Reflections on working with women with Intellectual Disability and Autism (ID/A) in Generic Secure Wards

by Dr Paul Simon Williams, Consultant Forensic Psychiatrist, North London Forensic Service

This article appears in our latest newsletter which can be downloaded here.

Having been asked to reflect on my experiences as a consultant forensic psychiatrist working with female ID/A patients in a generic medium secure unit for the past 12 months, I would describe the experience with the time tested adage of ‘challenging and rewarding’. In preparing our ward for this, the staff received training from ID/A specialists which continues, on an intermittent basis. I attended a services forum highlighting good practice. Challenging aspects of working with ID/A patients include responding and meeting the requirements of greater scrutiny for this group, such as wellbeing and Care and Treatment reviews. Service relationships with families can be complex and occasionally adversarial, influenced in part by families’ frustration at the historical (and current) lack of available resources for their relative.

As a generic medium secure inpatient team, there was criticism of our lack of specialism in ID/A though this improved over time as we were able to include specialists from within our service more into regular and CPA reviews. Further challenges presented at Manager’s Hearings and Tribunals where detention for ID/A diagnoses was questioned even when we could show that the patient was not ready for discharge – both on received policy grounds and because our credentials for making clinical judgements about this group were regarded as questionable despite our supplementary training and liaison work. A considerable challenge has been managing the mix of generic and ID/A patients on the ward, in particular when risk has presented to others and also in relation to the extra time needed in the clinical approach to ID/A patients, leading other patients to feel excluded. There can be a further challenge of the ID/A patients being vulnerable to bullying.
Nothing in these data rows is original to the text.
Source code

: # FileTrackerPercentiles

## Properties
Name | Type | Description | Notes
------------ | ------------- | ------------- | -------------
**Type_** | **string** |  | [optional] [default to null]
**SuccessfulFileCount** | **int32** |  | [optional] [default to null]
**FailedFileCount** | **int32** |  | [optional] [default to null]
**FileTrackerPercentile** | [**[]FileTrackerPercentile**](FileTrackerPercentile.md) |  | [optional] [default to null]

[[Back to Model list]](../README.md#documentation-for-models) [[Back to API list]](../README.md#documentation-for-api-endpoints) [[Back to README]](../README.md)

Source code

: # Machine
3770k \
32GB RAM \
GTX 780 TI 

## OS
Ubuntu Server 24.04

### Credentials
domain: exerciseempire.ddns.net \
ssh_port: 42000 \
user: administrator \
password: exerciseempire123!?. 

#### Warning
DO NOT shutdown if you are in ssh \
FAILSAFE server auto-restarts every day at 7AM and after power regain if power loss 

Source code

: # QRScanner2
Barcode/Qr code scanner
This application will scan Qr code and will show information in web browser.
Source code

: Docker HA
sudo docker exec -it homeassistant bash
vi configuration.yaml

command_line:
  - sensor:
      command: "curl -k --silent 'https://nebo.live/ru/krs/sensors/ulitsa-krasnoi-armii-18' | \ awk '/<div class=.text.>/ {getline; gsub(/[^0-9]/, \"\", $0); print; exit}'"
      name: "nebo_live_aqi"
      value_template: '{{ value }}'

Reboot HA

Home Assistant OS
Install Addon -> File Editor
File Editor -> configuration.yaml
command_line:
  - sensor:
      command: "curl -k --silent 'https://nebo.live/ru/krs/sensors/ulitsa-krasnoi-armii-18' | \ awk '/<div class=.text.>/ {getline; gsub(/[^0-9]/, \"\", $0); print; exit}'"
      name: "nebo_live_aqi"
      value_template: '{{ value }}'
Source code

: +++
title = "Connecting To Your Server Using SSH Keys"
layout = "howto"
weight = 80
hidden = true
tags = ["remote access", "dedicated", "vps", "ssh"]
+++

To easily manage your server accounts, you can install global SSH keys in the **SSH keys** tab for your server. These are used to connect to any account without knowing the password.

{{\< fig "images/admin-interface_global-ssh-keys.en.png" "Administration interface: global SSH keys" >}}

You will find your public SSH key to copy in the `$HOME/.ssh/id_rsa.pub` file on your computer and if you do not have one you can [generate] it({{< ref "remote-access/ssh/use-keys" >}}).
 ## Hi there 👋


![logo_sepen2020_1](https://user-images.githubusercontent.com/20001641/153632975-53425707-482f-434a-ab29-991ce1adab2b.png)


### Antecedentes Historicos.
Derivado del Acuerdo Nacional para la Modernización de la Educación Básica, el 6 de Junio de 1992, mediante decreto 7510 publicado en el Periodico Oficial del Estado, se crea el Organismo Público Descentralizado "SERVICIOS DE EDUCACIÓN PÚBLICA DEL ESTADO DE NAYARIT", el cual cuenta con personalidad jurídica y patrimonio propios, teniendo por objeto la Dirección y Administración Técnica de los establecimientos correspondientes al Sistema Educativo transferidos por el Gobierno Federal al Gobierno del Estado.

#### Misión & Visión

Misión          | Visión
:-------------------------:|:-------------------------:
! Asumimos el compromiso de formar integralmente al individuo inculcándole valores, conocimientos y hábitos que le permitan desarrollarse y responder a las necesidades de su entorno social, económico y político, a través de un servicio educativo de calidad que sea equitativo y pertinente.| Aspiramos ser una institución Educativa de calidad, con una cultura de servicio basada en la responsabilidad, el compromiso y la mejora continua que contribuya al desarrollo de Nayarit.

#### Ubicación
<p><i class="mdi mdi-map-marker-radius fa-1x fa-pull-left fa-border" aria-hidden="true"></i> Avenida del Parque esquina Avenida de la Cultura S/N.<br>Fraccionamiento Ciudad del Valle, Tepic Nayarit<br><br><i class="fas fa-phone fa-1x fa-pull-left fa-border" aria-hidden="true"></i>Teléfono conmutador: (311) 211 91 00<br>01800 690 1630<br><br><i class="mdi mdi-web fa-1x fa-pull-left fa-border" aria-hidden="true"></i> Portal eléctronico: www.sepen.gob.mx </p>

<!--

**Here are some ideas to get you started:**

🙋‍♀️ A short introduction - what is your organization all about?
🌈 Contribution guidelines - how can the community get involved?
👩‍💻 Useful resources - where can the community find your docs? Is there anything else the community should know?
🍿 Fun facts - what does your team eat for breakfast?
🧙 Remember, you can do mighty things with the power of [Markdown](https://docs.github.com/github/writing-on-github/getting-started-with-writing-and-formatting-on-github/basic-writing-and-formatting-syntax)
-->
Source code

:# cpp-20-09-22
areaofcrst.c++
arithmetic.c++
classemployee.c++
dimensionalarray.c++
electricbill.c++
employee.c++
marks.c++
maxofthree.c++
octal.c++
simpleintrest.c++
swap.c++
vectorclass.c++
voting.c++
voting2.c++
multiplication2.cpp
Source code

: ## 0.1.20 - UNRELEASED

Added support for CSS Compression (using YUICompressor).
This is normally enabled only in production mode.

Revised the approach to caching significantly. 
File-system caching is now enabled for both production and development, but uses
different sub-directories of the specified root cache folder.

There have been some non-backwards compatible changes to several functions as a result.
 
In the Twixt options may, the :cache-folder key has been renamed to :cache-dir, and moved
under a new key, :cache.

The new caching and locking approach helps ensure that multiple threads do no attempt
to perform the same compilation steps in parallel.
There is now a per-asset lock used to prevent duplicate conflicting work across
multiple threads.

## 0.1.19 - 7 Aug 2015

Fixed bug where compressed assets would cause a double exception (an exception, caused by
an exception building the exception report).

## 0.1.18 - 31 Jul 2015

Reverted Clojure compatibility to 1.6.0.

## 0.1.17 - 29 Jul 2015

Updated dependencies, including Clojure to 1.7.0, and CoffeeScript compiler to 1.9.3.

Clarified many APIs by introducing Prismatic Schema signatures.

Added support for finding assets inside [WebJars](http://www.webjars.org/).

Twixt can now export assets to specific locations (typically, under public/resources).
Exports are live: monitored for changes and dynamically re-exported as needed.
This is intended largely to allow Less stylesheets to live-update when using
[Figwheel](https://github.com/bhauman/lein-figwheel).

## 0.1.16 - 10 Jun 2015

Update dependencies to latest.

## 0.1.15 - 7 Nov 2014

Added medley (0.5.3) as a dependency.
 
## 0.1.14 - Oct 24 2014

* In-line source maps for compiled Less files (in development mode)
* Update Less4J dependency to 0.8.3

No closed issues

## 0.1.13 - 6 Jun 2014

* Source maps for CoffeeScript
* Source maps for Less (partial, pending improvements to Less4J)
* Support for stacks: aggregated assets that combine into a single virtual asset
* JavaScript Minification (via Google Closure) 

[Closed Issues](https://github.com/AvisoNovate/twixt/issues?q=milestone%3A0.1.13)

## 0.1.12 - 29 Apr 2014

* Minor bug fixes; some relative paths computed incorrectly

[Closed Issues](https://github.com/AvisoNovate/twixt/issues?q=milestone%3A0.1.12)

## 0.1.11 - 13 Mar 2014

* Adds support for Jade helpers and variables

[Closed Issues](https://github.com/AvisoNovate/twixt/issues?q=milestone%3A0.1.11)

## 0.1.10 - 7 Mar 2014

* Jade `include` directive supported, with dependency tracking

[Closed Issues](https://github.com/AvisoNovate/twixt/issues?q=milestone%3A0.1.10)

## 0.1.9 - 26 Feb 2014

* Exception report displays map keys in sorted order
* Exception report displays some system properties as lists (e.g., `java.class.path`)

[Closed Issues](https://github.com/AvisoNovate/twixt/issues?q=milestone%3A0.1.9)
In terms of rewards, the ward and MDT team have built up many skills, in the course of a year, in meeting the needs of ID/A patients. This has included use of Positive Behavioural Support Plans and Sensory Inventory. We have learnt much about the need to modify environment and how to maximise patient involved in their care (e.g. making use of written communication in addition to verbal). In a relatively short time, the team have become much more confident in meeting the needs of this group.

In summary, it has been an eventful year working with ID/A patients on a generic medium secure ward. To make it as successful as possible, resource including time and training is required along with regular input from ID/A trained staff. Good outcomes for patients can be obtained though this would require objective measurement for comparison with specific ID/A secure wards, not that these presently exist for women.